More fuel problems

Cpt_Caveman

Registered
Alright guys, so here’s the situation I’m going through. I recently bought an 06 with 6000 original miles. The previous owner had it for three years and only put on a total of about 100. He let it set up for about a year with a bad fuel in it, before finally draining the tank. Since then, it’s About another six months with no fuel in it. I change the spark plugs which were terribly black and fouled out. At first, we couldn’t even see a spark. Replaced the battery as well. Now, the bike will start as long as someone holds the throttle to hold it up to about 1500 RPMs. Anything below that and it will choke out and die. We tried taking it out on the road, and it just seems like it’s getting no power in high revs either. It seems very much like it’s a fuel problem, causing it to run lean. Bike has a full exhaust and power commander on it, which we have disconnected to verify that’s not causing any issues.

Fuel pump will prime every time and seems to have no problem, however I have no way to check pressure. With as long as it’s sat, I would think it’s clogged injectors which sounds right. How would I diagnose bad injectors versus a dieting pump, and if the answer sounds like it’s injectors, can someone point me in the direction of a professional to clean and test them, or a set of not overly expensive replacements?

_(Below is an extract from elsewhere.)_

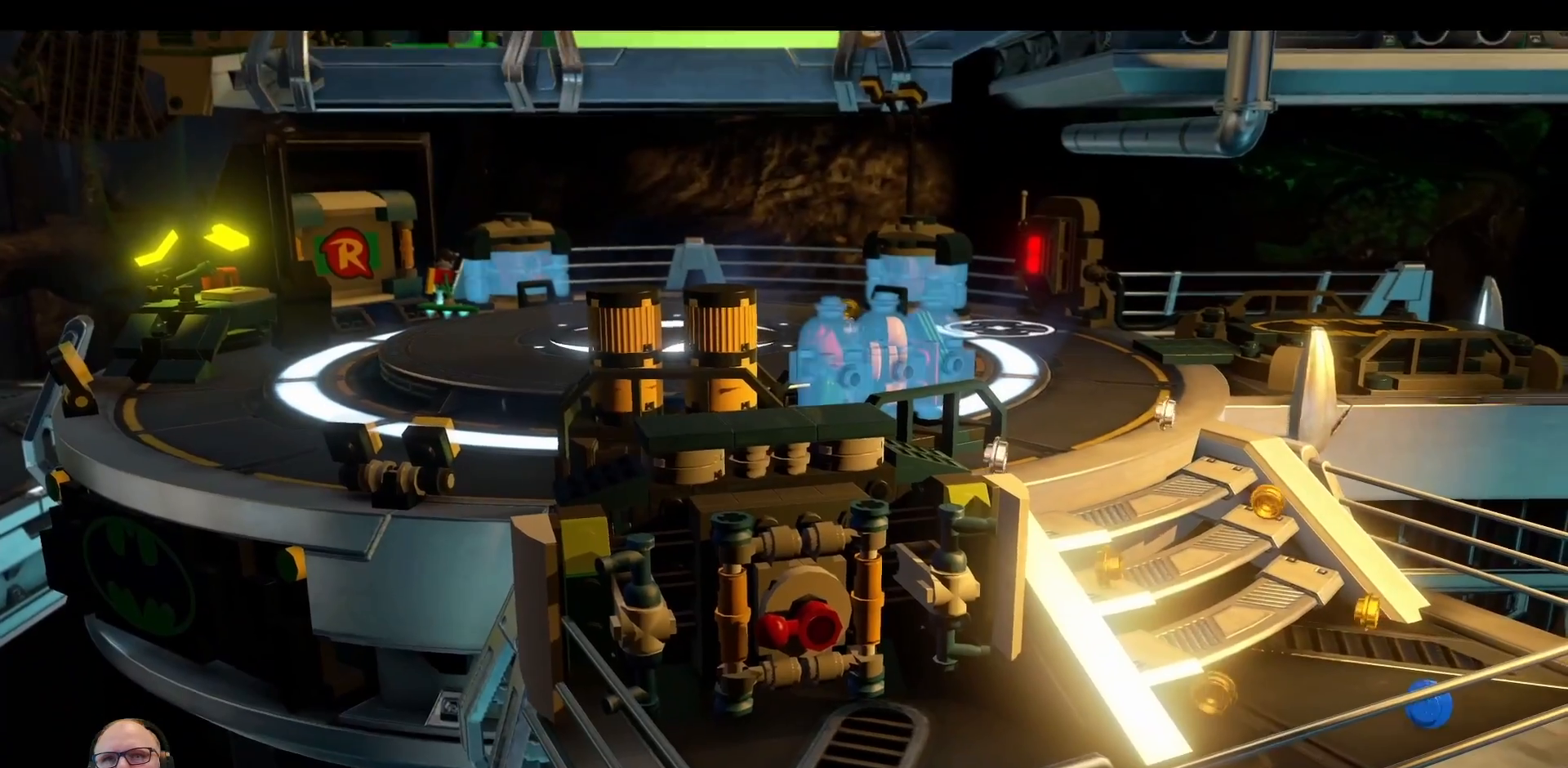
{"buttons": [], "left_stick": "right", "right_stick": "center", "events": [[367, "left_stick", "right"]]}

No Fi codes being thrown either.

Thanks for the help.
 
First I would start off with checking the fuel filter. The fuel pump may prime under no load and stop priming once it makes set pressure, but once you start flowing to the injectors the fuel pressure may drop and that may be your problem. ( I think you can just pull the filter as well and put it back together before purchasing a new one to test it, but double check first).
If you replace the fuel filter in the tank and still have the issue, then move onto the fuel pump itself as you would have just been in there and it's an easy swap out.
After that the injectors. You can get your injectors ultrasonically cleaned and they will flow test them before and after to give you results to prove they were cleaned. I think MPS does this and maybe Schnitz racing can help. Some local performance shops may also do this.
I haven't checked the pricing on replacing an internal fuel pump compared to getting the injectors done, but you may want to swap the order of approach if cost is an issue. I'd also double check to see how much new injectors would be compared to getting yours cleaned. Just a thought if you get to that point.

With all that said, my be bet is on the fuel filter.
 
labor shop rate is 100 bucks an hour... probably find the problem in a hour..... maybe less from a GOOD shop... food for thought before u go ripping into the bike further... unless ure supremely confident
 
I have no idea why, but for whatever reason hayabusa’s do not tolerate sitting up for long periods in comparison to other vehicles.

With that being said, anytime someone tells me they’re having idle/drive ability problems after saying the bike has sat for a few months, the first thing I do is tell them we’re gonna send the injectors out to be cleaned. 9 out of 10 times, the flow sheets come back with reduced flow, or crappy spray patterns. This is more then likely your problem. After new injectors are in, if it seems to be falling on its face high rpm, then the fuel pump is on its way out as well.

This is pics of a gen 2 that just arrived for a turbo. This is the wort I’ve seen. But the gen 2 injectors tend to gum up even faster because they’re “capped” at the end. The tiny spray holes gum up fast and kill the spray pattern. The carbon build up on the intake runners is from fuel spraying every which direction instead of down at the back of the valve. Then it sits in the runners and evaporates, turning to carbon/gunk build up.

Much like the morning after pee, after a night of playing with the mrs... lol!!!